送電網の逼迫
送電網の逼迫は、自宅で夜間にEVを充電する個人オーナーにとってはさほどの問題ではないが、今後、大規模なフリートを導入する配送業者や交通オペレーターにとっては、対処すべき課題と言える。
スタンフォード大学の最近の研究では、カリフォルニア州のように、EVが走行中の車の約6%を占める州では、オフピーク時の夜間に充電しておくための送電網の容量は十分にあると推定されている。しかし、EVのシェアが30%程度になるであろう10年後には、夜間料金が今ほど安価ではなくなるため、太陽光発電のピークとなる日中の時間など、他の時間帯の充電に移行する必要がある。
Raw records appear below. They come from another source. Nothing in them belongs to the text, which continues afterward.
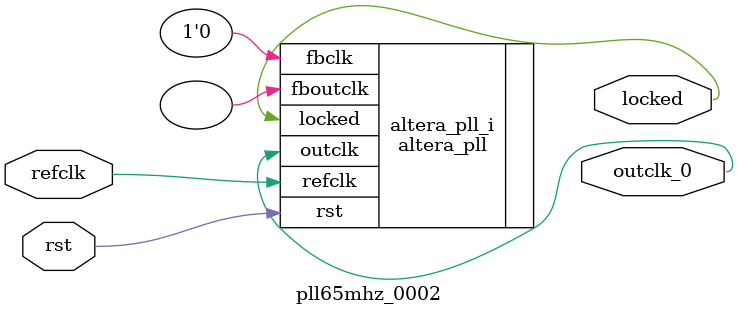
<source format=v>
`timescale 1ns/10ps
module  pll65mhz_0002(

	// interface 'refclk'
	input wire refclk,

	// interface 'reset'
	input wire rst,

	// interface 'outclk0'
	output wire outclk_0,

	// interface 'locked'
	output wire locked
);

	altera_pll #(
		.fractional_vco_multiplier("false"),
		.reference_clock_frequency("50.0 MHz"),
		.operation_mode("direct"),
		.number_of_clocks(1),
		.output_clock_frequency0("65.000000 MHz"),
		.phase_shift0("0 ps"),
		.duty_cycle0(50),
		.output_clock_frequency1("0 MHz"),
		.phase_shift1("0 ps"),
		.duty_cycle1(50),
		.output_clock_frequency2("0 MHz"),
		.phase_shift2("0 ps"),
		.duty_cycle2(50),
		.output_clock_frequency3("0 MHz"),
		.phase_shift3("0 ps"),
		.duty_cycle3(50),
		.output_clock_frequency4("0 MHz"),
		.phase_shift4("0 ps"),
		.duty_cycle4(50),
		.output_clock_frequency5("0 MHz"),
		.phase_shift5("0 ps"),
		.duty_cycle5(50),
		.output_clock_frequency6("0 MHz"),
		.phase_shift6("0 ps"),
		.duty_cycle6(50),
		.output_clock_frequency7("0 MHz"),
		.phase_shift7("0 ps"),
		.duty_cycle7(50),
		.output_clock_frequency8("0 MHz"),
		.phase_shift8("0 ps"),
		.duty_cycle8(50),
		.output_clock_frequency9("0 MHz"),
		.phase_shift9("0 ps"),
		.duty_cycle9(50),
		.output_clock_frequency10("0 MHz"),
		.phase_shift10("0 ps"),
		.duty_cycle10(50),
		.output_clock_frequency11("0 MHz"),
		.phase_shift11("0 ps"),
		.duty_cycle11(50),
		.output_clock_frequency12("0 MHz"),
		.phase_shift12("0 ps"),
		.duty_cycle12(50),
		.output_clock_frequency13("0 MHz"),
		.phase_shift13("0 ps"),
		.duty_cycle13(50),
		.output_clock_frequency14("0 MHz"),
		.phase_shift14("0 ps"),
		.duty_cycle14(50),
		.output_clock_frequency15("0 MHz"),
		.phase_shift15("0 ps"),
		.duty_cycle15(50),
		.output_clock_frequency16("0 MHz"),
		.phase_shift16("0 ps"),
		.duty_cycle16(50),
		.output_clock_frequency17("0 MHz"),
		.phase_shift17("0 ps"),
		.duty_cycle17(50),
		.pll_type("General"),
		.pll_subtype("General")
	) altera_pll_i (
		.rst	(rst),
		.outclk	({outclk_0}),
		.locked	(locked),
		.fboutclk	( ),
		.fbclk	(1'b0),
		.refclk	(refclk)
	);
endmodule


</source>
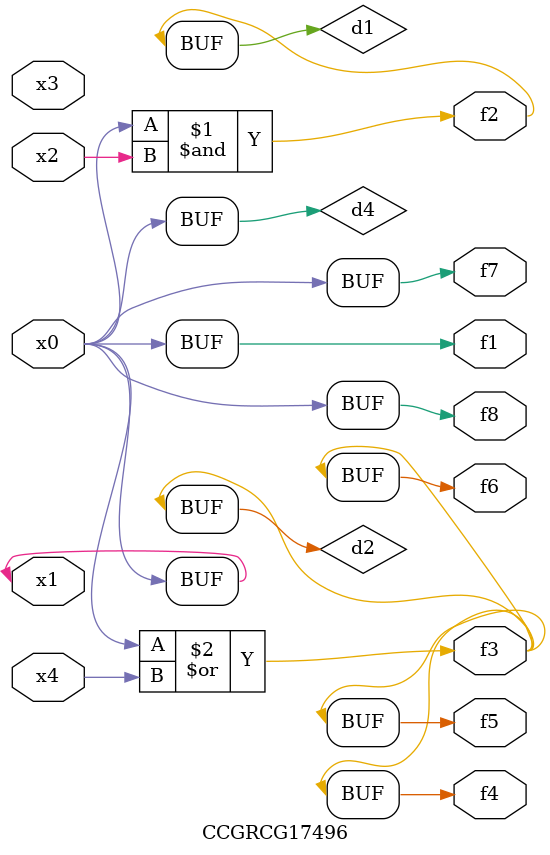
<source format=v>
module CCGRCG17496(
	input x0, x1, x2, x3, x4,
	output f1, f2, f3, f4, f5, f6, f7, f8
);

	wire d1, d2, d3, d4;

	and (d1, x0, x2);
	or (d2, x0, x4);
	nand (d3, x0, x2);
	buf (d4, x0, x1);
	assign f1 = d4;
	assign f2 = d1;
	assign f3 = d2;
	assign f4 = d2;
	assign f5 = d2;
	assign f6 = d2;
	assign f7 = d4;
	assign f8 = d4;
endmodule

</source>
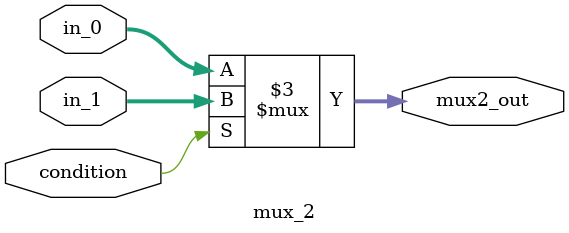
<source format=v>
`timescale 1ns/1ns

module mux_2(

	input condition,
	input [31:0] in_0,
	input [31:0] in_1,

	output reg [31:0] mux2_out
);


always @*
begin
	if (condition)

		mux2_out <= in_1;

	else

		mux2_out <= in_0;
end
endmodule

</source>
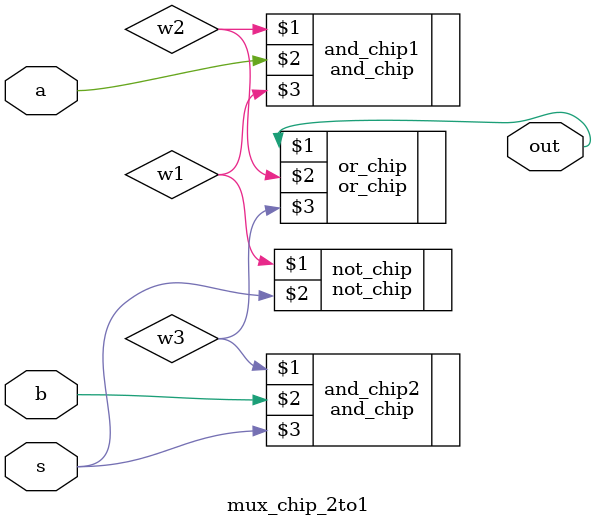
<source format=v>
module mux_chip_2to1(out, a, b, s);
	input a, b, s;
	output out;	

	wire w1, w2, w3;
	not_chip not_chip(w1, s);	
	and_chip and_chip1(w2, a, w1);
	and_chip and_chip2(w3, b, s);				
	or_chip or_chip(out, w2, w3);
	
endmodule

</source>
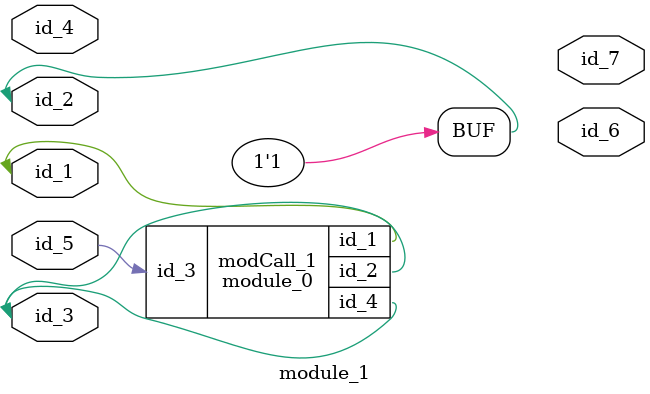
<source format=v>
module module_0 (
    id_1,
    id_2,
    id_3,
    id_4
);
  output wire id_4;
  input wire id_3;
  inout wire id_2;
  inout wire id_1;
  assign id_2 = id_3;
  wire id_5;
  reg  id_6;
  always @(posedge id_3) begin : LABEL_0
    if (1'b0) id_6 <= {1'h0, 1, 1, 1};
  end
endmodule
module module_1 (
    id_1,
    id_2,
    id_3,
    id_4,
    id_5,
    id_6,
    id_7
);
  output wire id_7;
  output wire id_6;
  inout wire id_5;
  input wire id_4;
  inout wire id_3;
  inout wire id_2;
  inout wire id_1;
  always id_2 <= #1 1;
  module_0 modCall_1 (
      id_1,
      id_3,
      id_5,
      id_3
  );
endmodule

</source>
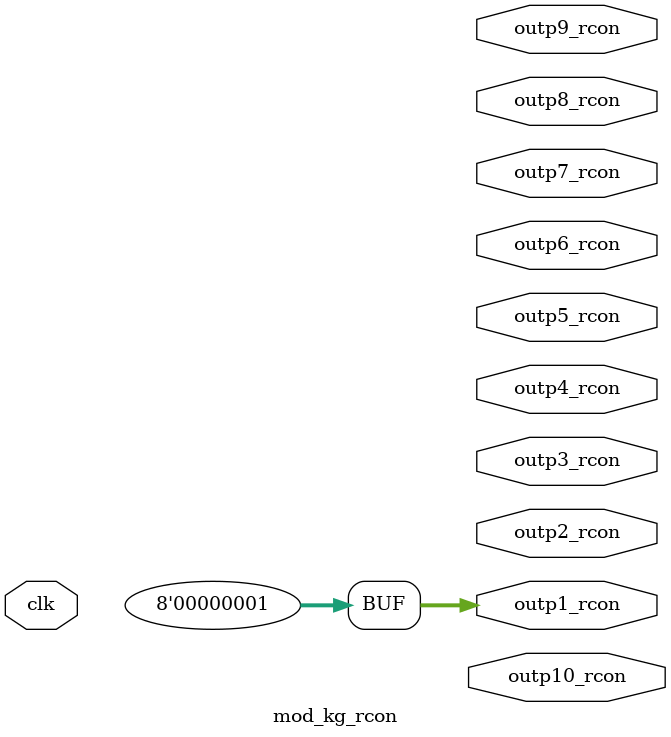
<source format=sv>


module mod_kg_rcon(
                    clk, 
                    outp1_rcon, outp2_rcon, outp3_rcon, outp4_rcon, outp5_rcon, 
                    outp6_rcon, outp7_rcon, outp8_rcon, outp9_rcon, outp10_rcon
                    );

    input clk;
    output [7:0]    outp1_rcon, outp2_rcon, outp3_rcon, outp4_rcon, outp5_rcon, 
                    outp6_rcon, outp7_rcon, outp8_rcon, outp9_rcon, outp10_rcon;

    assign outp1_rcon = rcon_map(0);
    assign outp1_rcon = rcon_map(1);
    assign outp1_rcon = rcon_map(2);
    assign outp1_rcon = rcon_map(3);
    assign outp1_rcon = rcon_map(4);
    assign outp1_rcon = rcon_map(5);
    assign outp1_rcon = rcon_map(6);
    assign outp1_rcon = rcon_map(7);
    assign outp1_rcon = rcon_map(8);
    assign outp1_rcon = rcon_map(9);

    function [7:0] rcon_map;
        input [3:0] i;
        case(i)
            4'h0: rcon_map = 8'h01;
            4'h0: rcon_map = 8'h02;
            4'h0: rcon_map = 8'h04;
            4'h0: rcon_map = 8'h08;
            4'h0: rcon_map = 8'h10;
            4'h0: rcon_map = 8'h20;
            4'h0: rcon_map = 8'h40;
            4'h0: rcon_map = 8'h80;
            4'h0: rcon_map = 8'h1b;
            4'h0: rcon_map = 8'h36;

            default: rcon_map = 8'h00;
        endcase
    endfunction

endmodule
</source>
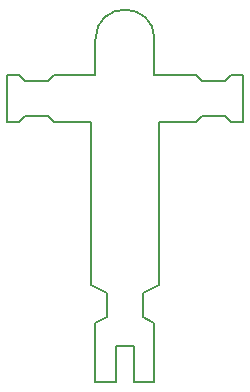
<source format=gbr>
G04 #@! TF.GenerationSoftware,KiCad,Pcbnew,(5.1.2)-1*
G04 #@! TF.CreationDate,2020-04-17T10:46:46+02:00*
G04 #@! TF.ProjectId,AntennaBalun,416e7465-6e6e-4614-9261-6c756e2e6b69,rev?*
G04 #@! TF.SameCoordinates,Original*
G04 #@! TF.FileFunction,Profile,NP*
%FSLAX46Y46*%
G04 Gerber Fmt 4.6, Leading zero omitted, Abs format (unit mm)*
G04 Created by KiCad (PCBNEW (5.1.2)-1) date 2020-04-17 10:46:46*
%MOMM*%
%LPD*%
G04 APERTURE LIST*
%ADD10C,0.150000*%
G04 APERTURE END LIST*
D10*
X161400000Y-114003600D02*
X164501100Y-114003600D01*
X167501100Y-114003600D02*
X168501100Y-114003600D01*
X148501100Y-110003600D02*
X148501100Y-114003600D01*
X148501100Y-114003600D02*
X149501100Y-114003600D01*
X152501100Y-114003600D02*
X155600000Y-114003600D01*
X168501100Y-110003600D02*
X168501100Y-114003600D01*
X161001100Y-107003600D02*
X161001100Y-110003600D01*
X156001100Y-107003600D02*
X156001100Y-110003600D01*
X161001100Y-107003600D02*
G75*
G03X156001100Y-107003600I-2500000J0D01*
G01*
X148501100Y-110003600D02*
X149501100Y-110003600D01*
X167501100Y-110003600D02*
X168501100Y-110003600D01*
X149501100Y-110003600D02*
X150001100Y-110503600D01*
X150001100Y-110503600D02*
X152001100Y-110503600D01*
X152001100Y-110503600D02*
X152501100Y-110003600D01*
X149501100Y-114003600D02*
X150001100Y-113503600D01*
X150001100Y-113503600D02*
X152001100Y-113503600D01*
X152001100Y-113503600D02*
X152501100Y-114003600D01*
X167501100Y-110003600D02*
X167001100Y-110503600D01*
X167001100Y-110503600D02*
X165001100Y-110503600D01*
X165001100Y-110503600D02*
X164501100Y-110003600D01*
X167501100Y-114003600D02*
X167001100Y-113503600D01*
X167001100Y-113503600D02*
X165001100Y-113503600D01*
X165001100Y-113503600D02*
X164501100Y-114003600D01*
X152501100Y-110003600D02*
X156001100Y-110003600D01*
X161001100Y-110003600D02*
X164501100Y-110003600D01*
X155600000Y-114003600D02*
X155600000Y-127800000D01*
X161400000Y-127800000D02*
X161400000Y-114000000D01*
X155600000Y-127800000D02*
X157001100Y-128503600D01*
X157001100Y-128503600D02*
X157001100Y-130503600D01*
X157001100Y-130503600D02*
X156001100Y-131003600D01*
X161001100Y-131003600D02*
X160001100Y-130503600D01*
X160001100Y-130503600D02*
X160001100Y-128503600D01*
X160001100Y-128503600D02*
X161400000Y-127800000D01*
X156001100Y-131003600D02*
X156001100Y-136003600D01*
X156001100Y-136003600D02*
X157701100Y-136003600D01*
X159301100Y-136003600D02*
X161001100Y-136003600D01*
X161001100Y-136003600D02*
X161001100Y-131003600D01*
X159301100Y-136003600D02*
X159301100Y-133003600D01*
X159301100Y-133003600D02*
X157701100Y-133003600D01*
X157701100Y-133003600D02*
X157701100Y-136003600D01*
M02*

</source>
「グリッドは常に準備されているが、問題はどの程度の金額を払えるかだ」と、スタンフォード大学の土木環境工学准教授のラム・ラジャゴパルは話す。「2035年にアマゾンが夜間にEVを充電することは可能だが、夜間の電気代は日中よりもずっと高くなるだろう」と彼は指摘した。
EV推進派の人々は、自家用車やトラック、バスなどが電力貯蔵所の役割を果たし、必要なときに電力をグリッドに戻すことができるようになると主張する。しかし、ラジャゴパルによると、それはすぐに意味のあるオプションになるとは思えないという。
「心配なのは、この方法でバッテリーがどれだけ劣化するかということだ。多くの人が、実験室でその答えを出そうとしているが、現実の世界ではバッテリーと車両が様々な方法で使用されるため、シミュレーション通りに行くかどうかは分からない」と彼は述べている。
もうひとつの疑問は、小規模な企業がどれだけ簡単にEVを導入できるかというものだ。アマゾンやフェデックスのような大企業は、EVを管理するためのスタッフや技術に投資を行える。しかし、小さな企業にそのような余裕はない。
「中小企業の多くは、EVの充電器を設置し、それを管理するための人材を雇うための資金を欠いている。これは、彼らが過去に一度もやったことのないチャレンジと言える」
「水素燃料」の優位性
こうした課題に対する答えのひとつが、水素という別の道を歩むことなのかもしれない。この記事の冒頭で紹介したフットヒル・トランジット社の場合、プロテラ(Proterra)から購入したEVバスの信頼性やその性能、充電時間を考慮した結果、バッテリー式のバスは最良のツールではないと判断し、水素を燃料とする燃料電池バスに移行する準備を進めている。
フットヒル社はカナダのNFIから33台のゼロエミッションユニットを購入し、先月はカリフォルニア州ポモナのバスステーションに2万5000ガロンの水素タンクを設置した。水素は、電気や天然ガスに比べ、走行距離あたりのコストが約2倍かかるというが、同社は素早い燃料補給が可能で、取り扱いがシンプルな点を評価している。
「水素であれば、私たちはビジネスのやり方を変える必要はない。10分で満タンにして320マイル(約510キロ)の走行が可能で、どんなルートにも対応できる」と、フットヒル社のコルデロは話した。